-- Records supplied follows --
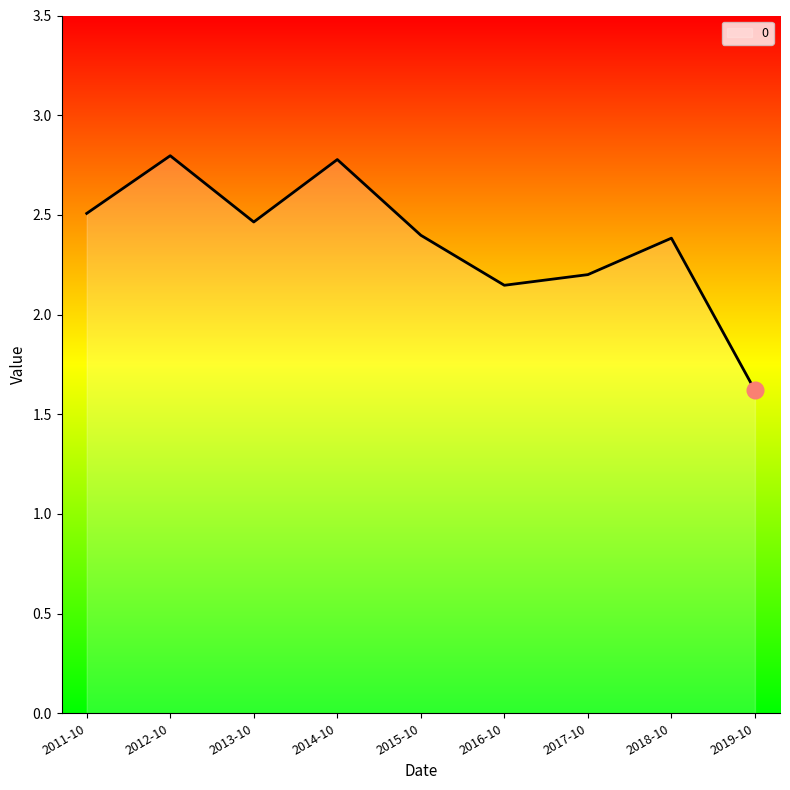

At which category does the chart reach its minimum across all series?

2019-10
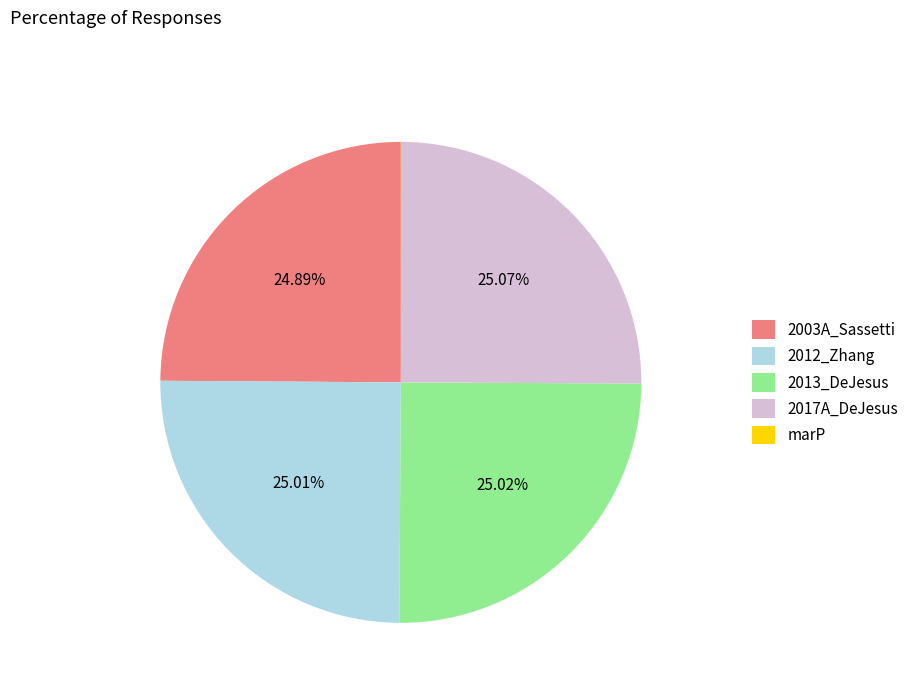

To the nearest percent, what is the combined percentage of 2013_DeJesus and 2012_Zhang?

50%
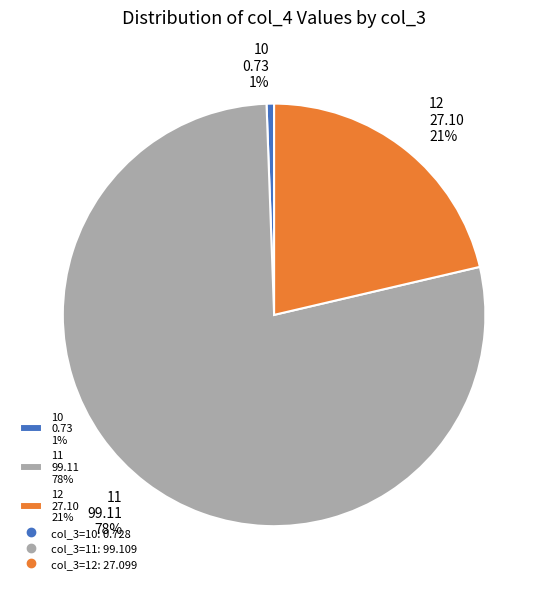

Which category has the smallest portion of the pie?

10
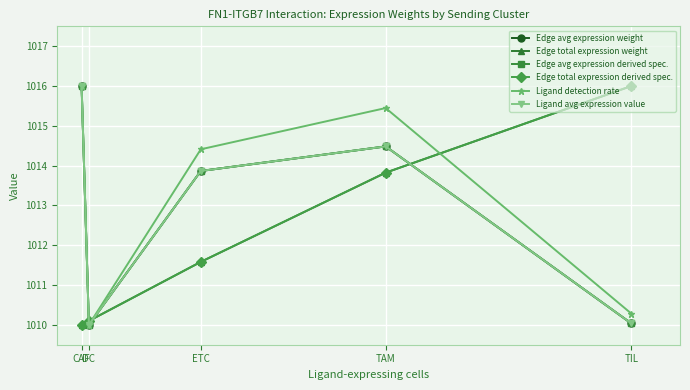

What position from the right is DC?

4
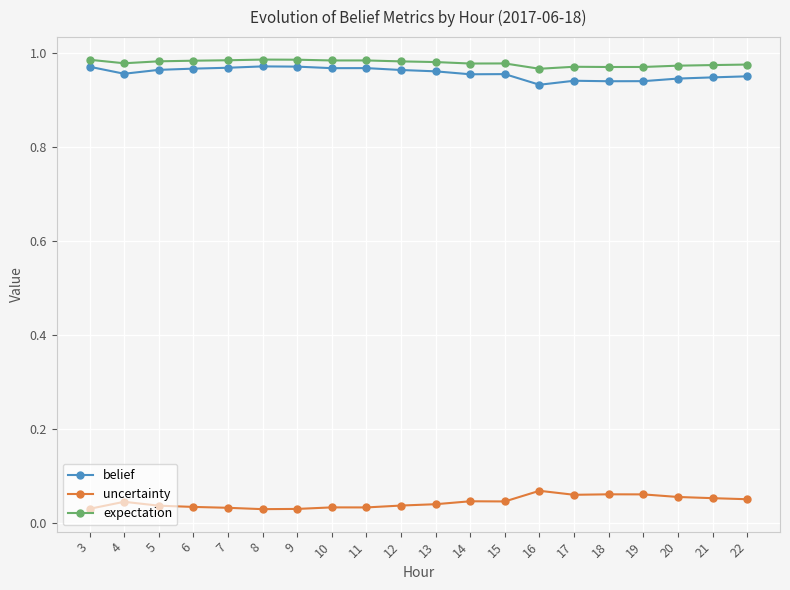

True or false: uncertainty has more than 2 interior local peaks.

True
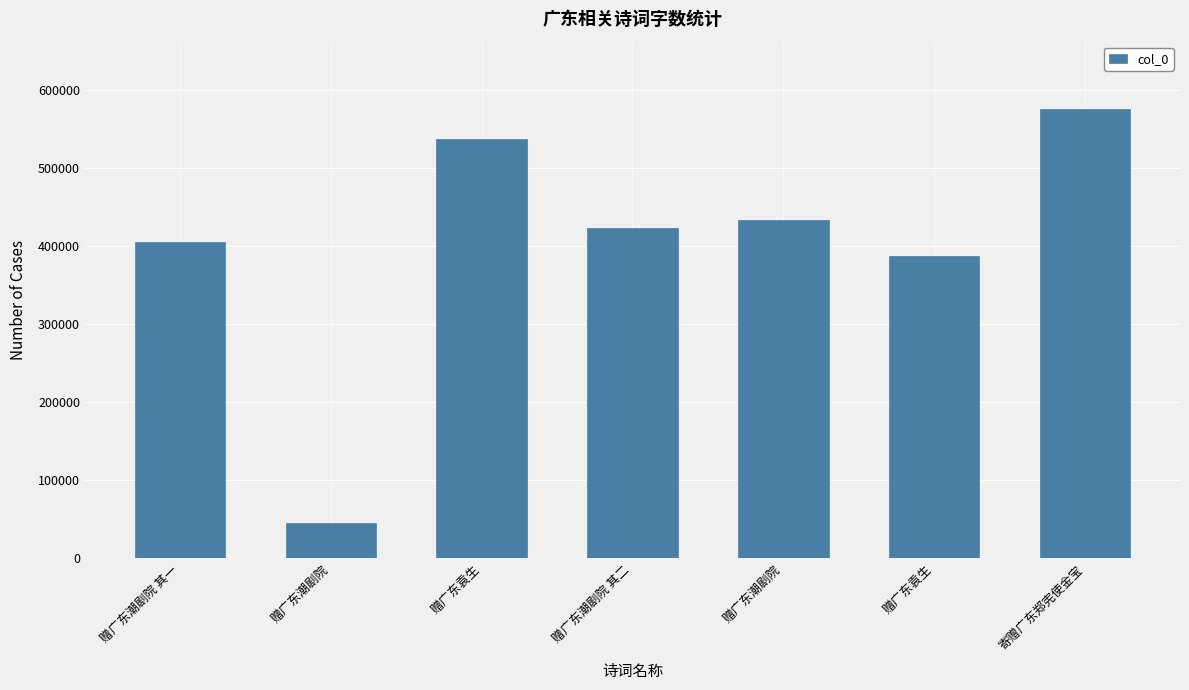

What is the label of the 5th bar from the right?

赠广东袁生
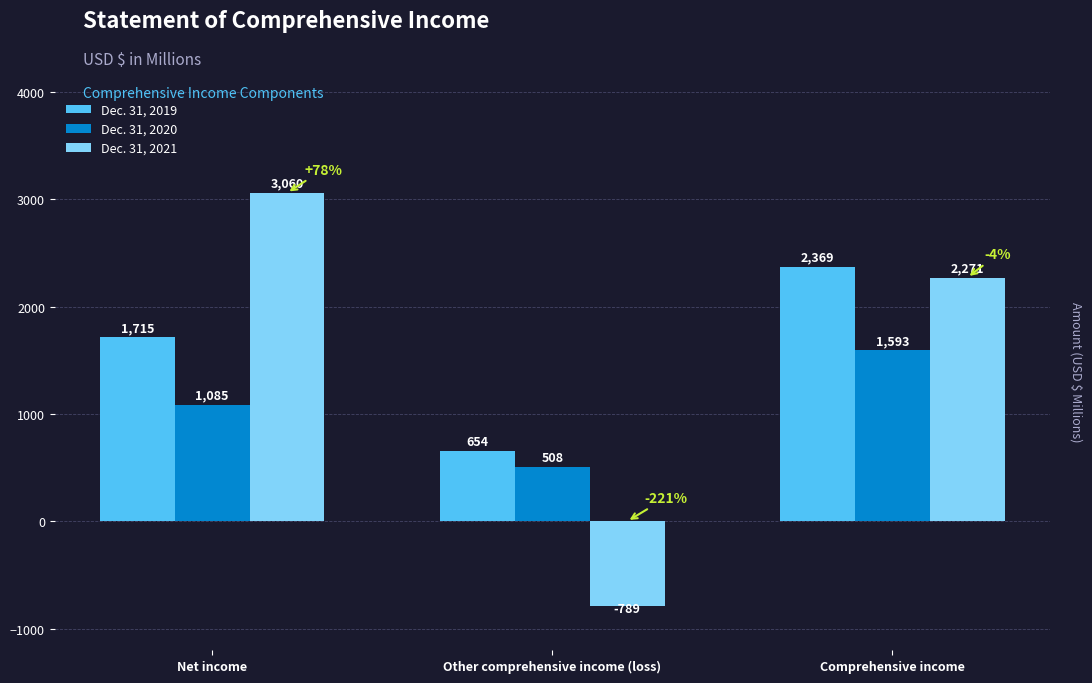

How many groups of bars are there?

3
-- Records supplied concluded --
Requirement: Count the lines in the data above that contain the string "category", treating uppercase and lowercase as different. Reply with the number alone.

Response box: 2